Schlechte Beurteilungen gehören auf keinen Fall ins Zeugnis - guten aber wird misstraut. "Am Ende verlässt sich keiner mehr auf das, was im Zeugnis steht", fasst Adensam zusammen. Er plädiert deshalb für die Abschaffung der Zeugnisse in ihrer bisherigen Form. An ihre Stelle sollten neutrale Beschreibungen der Tätigkeiten treten, ohne jegliche Bewertung.

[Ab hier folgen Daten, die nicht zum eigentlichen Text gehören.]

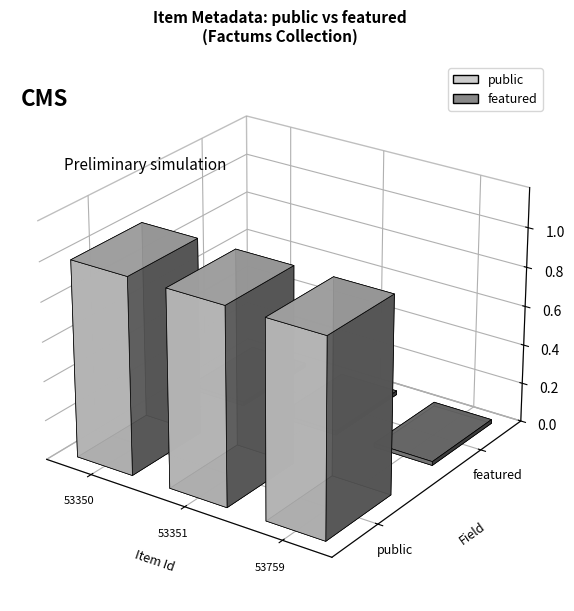

Between 53350 and 53351, which is larger?

53350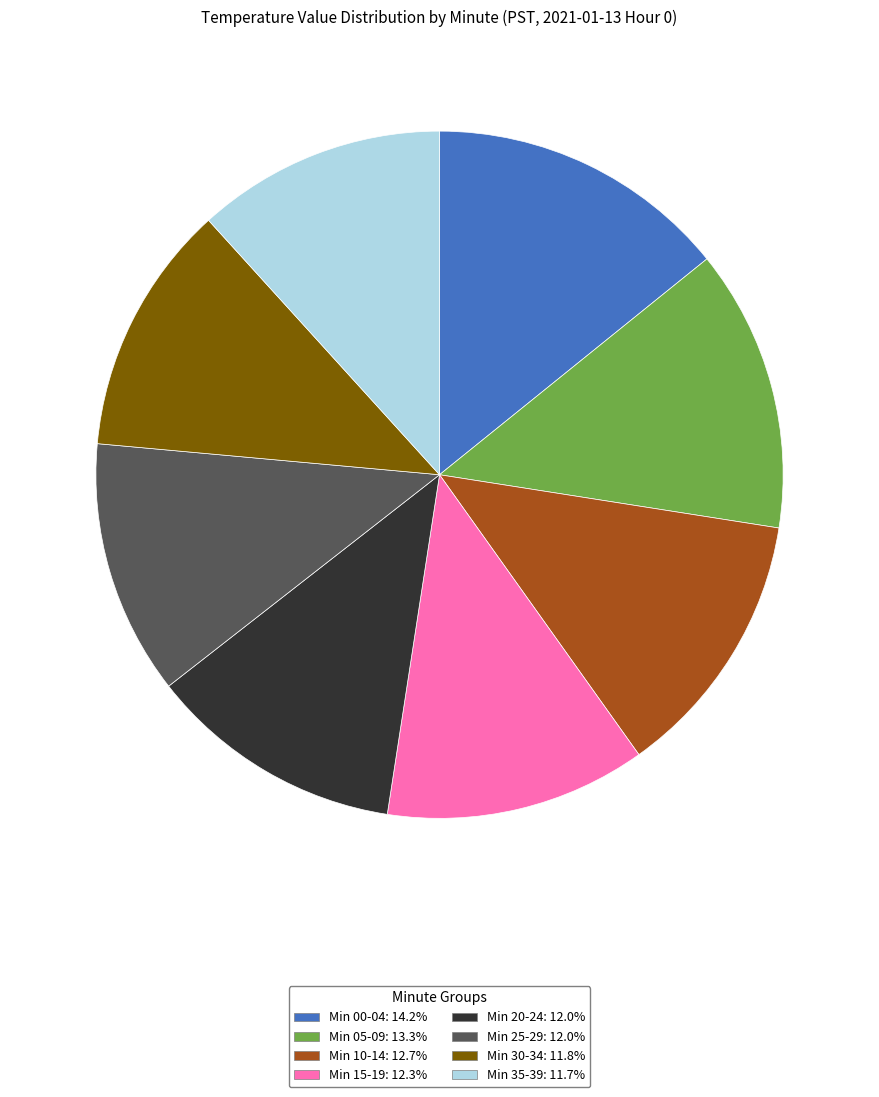

Is there a majority slice in this chart?

No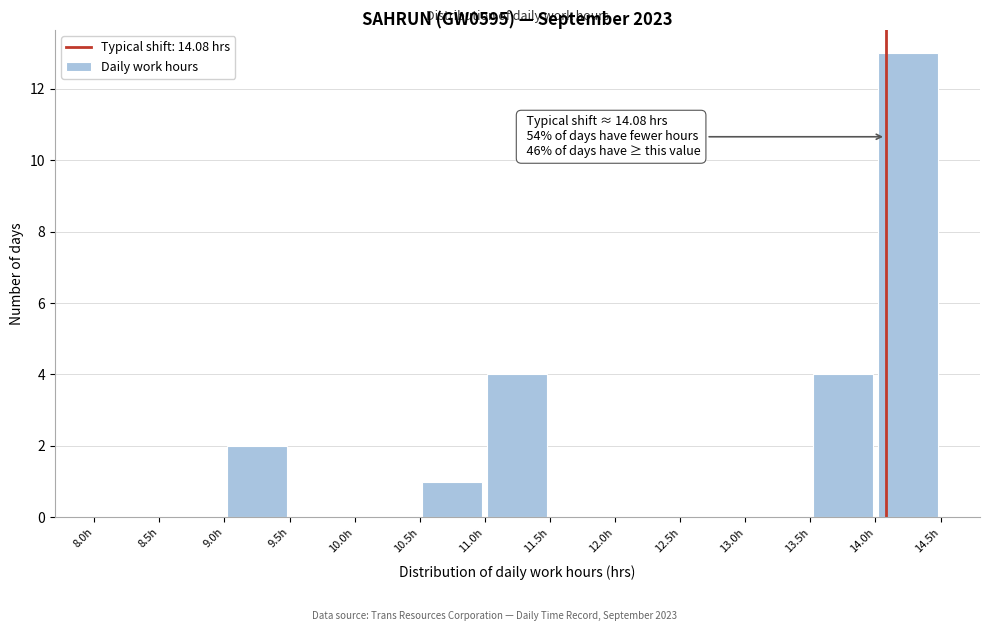

Which range on the x-axis has the tallest bar?

14.0 to 14.5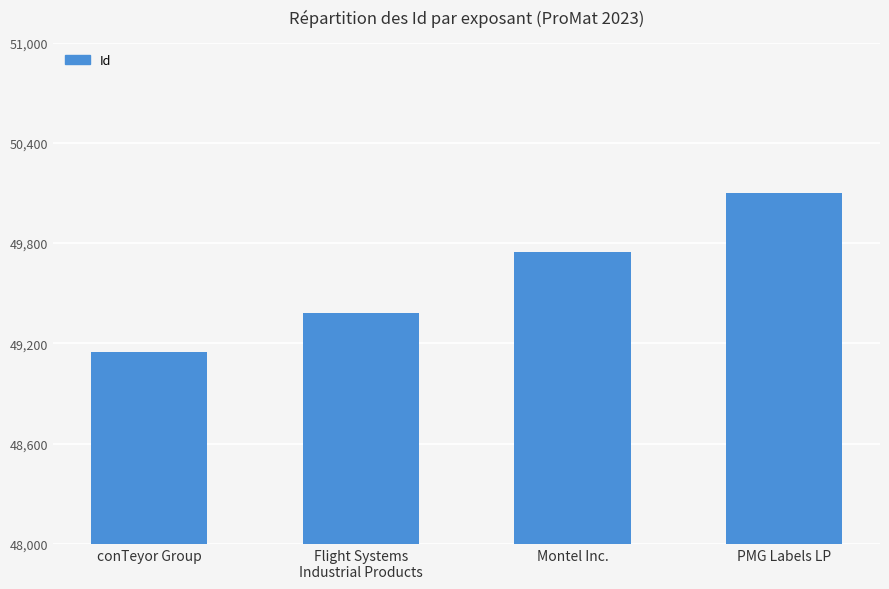

At which category does the chart reach its minimum across all series?

conTeyor Group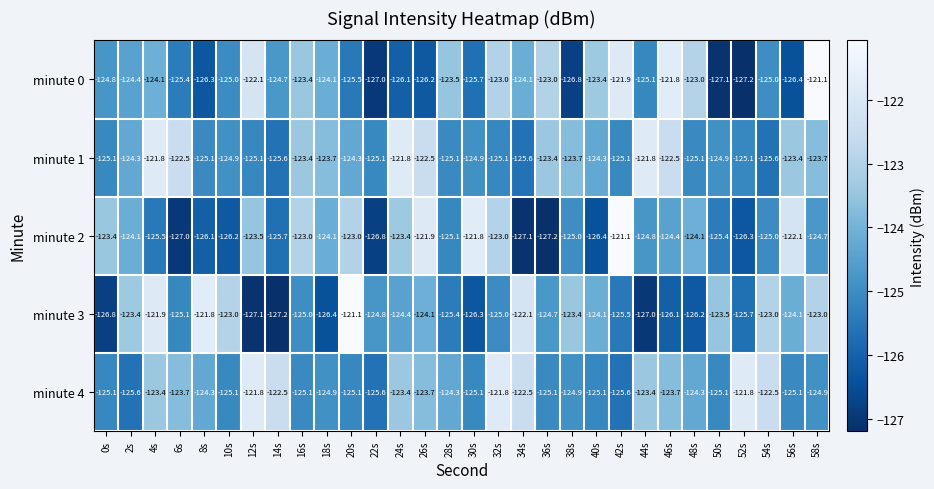

What is the spread (max minus min) of values at 56s?

4.3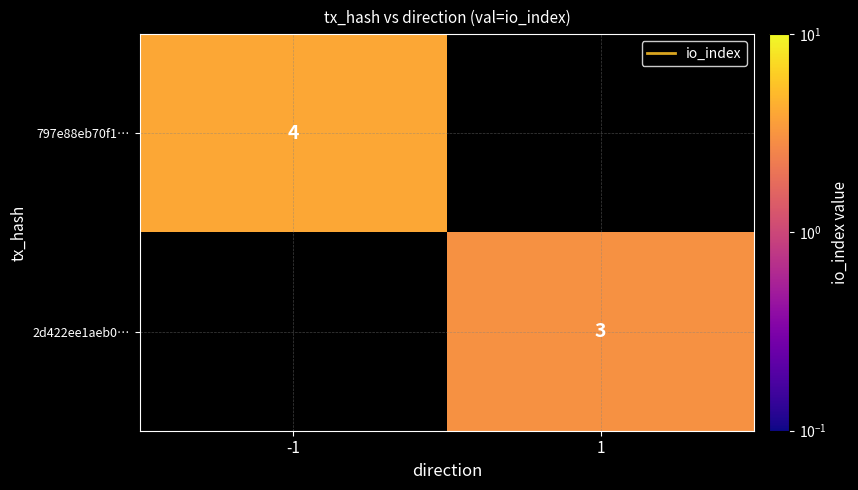

The 2d422ee1aeb0… series shows 3 at 1. True or false?

True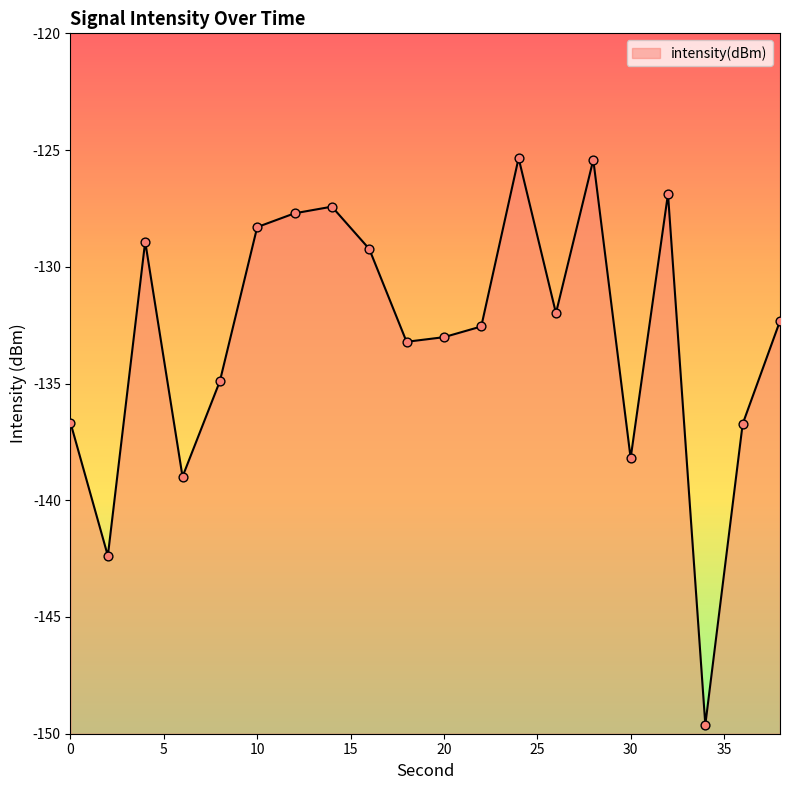

What is the change in value from 2 to 22?

+9.8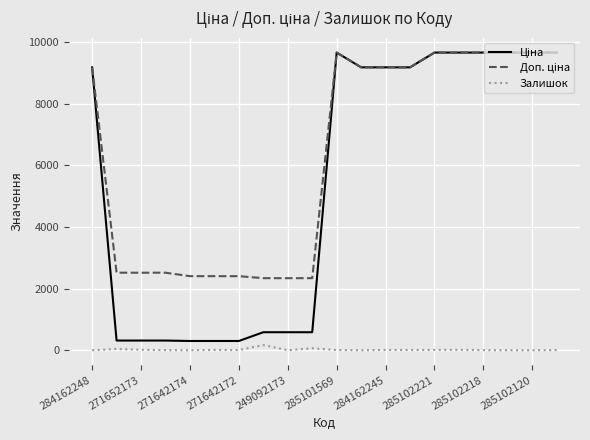

What is the greatest value displayed?

9664.7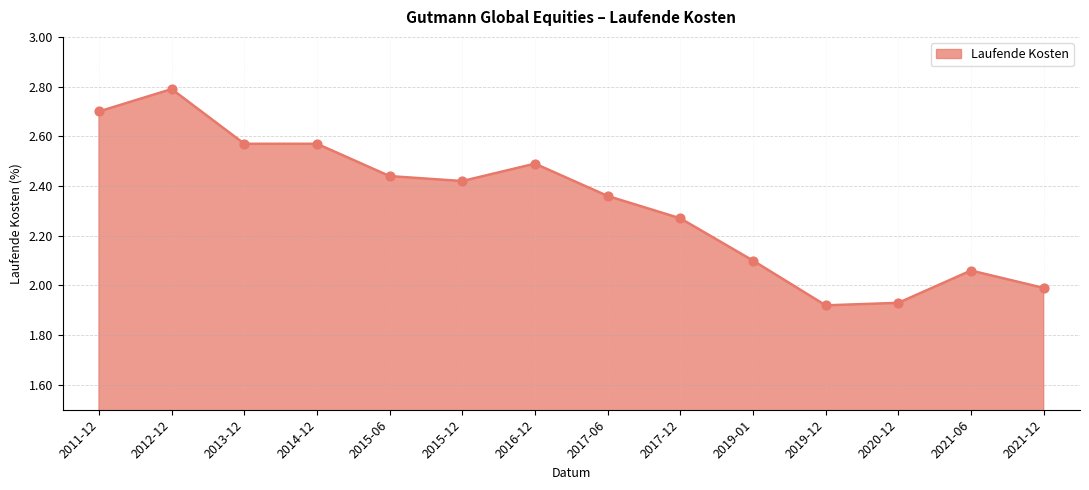

Between 2014-12 and 2019-01, which is larger?

2014-12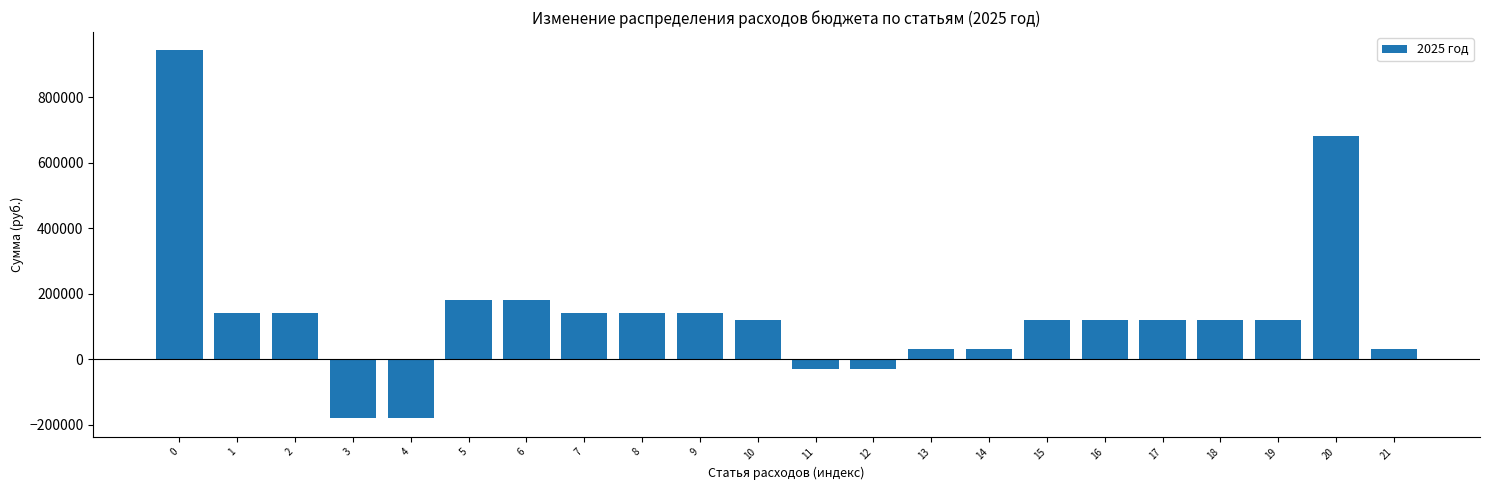

What is the difference between the values at 14 and 19?

90000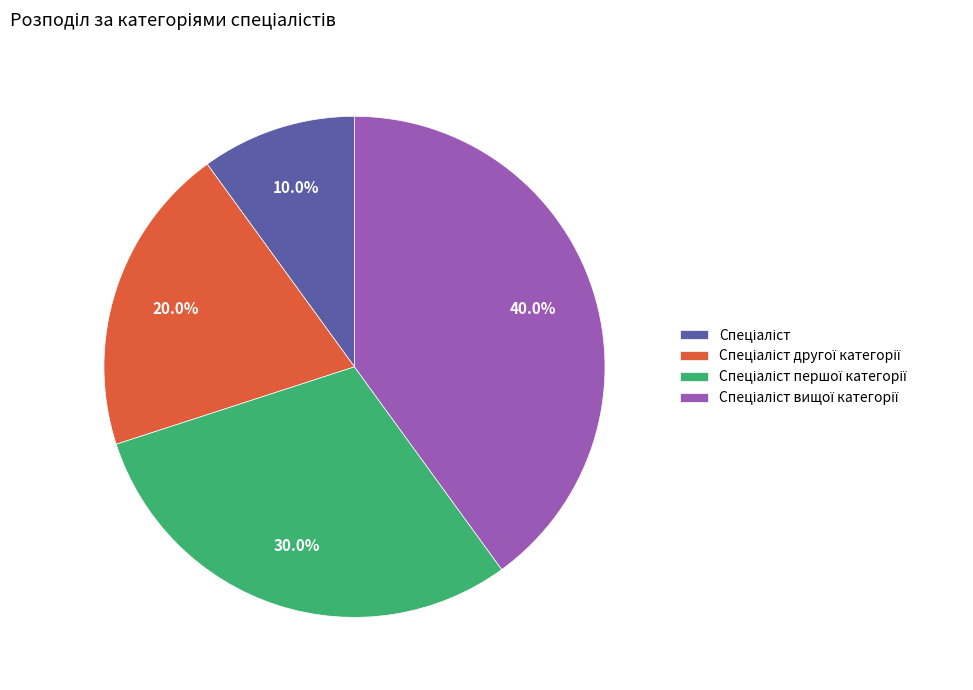

Does any single category account for the majority?

No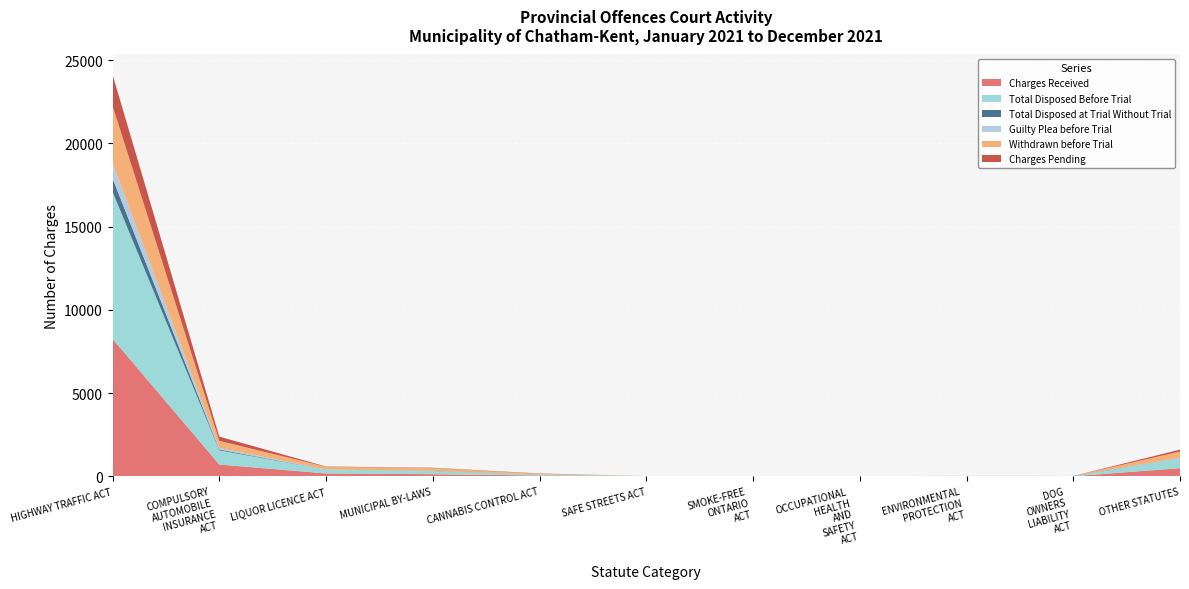

Reading left to right, list all the values displayed in this chart.

Charges Received: 8260	707	173	127	48	2	2	4	13	4	491
Total Disposed Before Trial: 8840	853	234	193	63	5	5	9	6	0	596
Total Disposed at Trial Without Trial: 803	52	1	9	3	0	2	0	0	12	8
Guilty Plea before Trial: 922	96	1	2	1	0	0	2	0	0	25
Withdrawn before Trial: 3433	422	161	167	37	5	5	0	5	0	371
Charges Pending: 1880	254	19	19	20	0	0	0	1	4	113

"Wenn der Arbeitgeber darüber hinaus eine Empfehlung aussprechen möchte, kann er das in einem Referenzschreiben nach angelsächsischem Prinzip machen", sagt der Personalberater. Unter der Überschrift "To whom it may concern" beschreibt ein Vorgesetzter in den USA und Großbritannien in wenigen Sätzen die Leistungen des Arbeitnehmers und empfiehlt dessen Einstellung. Anders als in Deutschland ist er jedoch nicht verpflichtet, ein Zeugnis zu schreiben.

Auch Karrierecoach Hesse spricht sich für die kurze Variante aus. "Eine neutrale Stellenbeschreibung und Bewertung in vier Zeilen sollten ausreichen. Alles andere ist nur Lyrik und Chichi."

Anja Tiedge (Jahrgang 1980) arbeitet als freie Journalistin in Hamburg.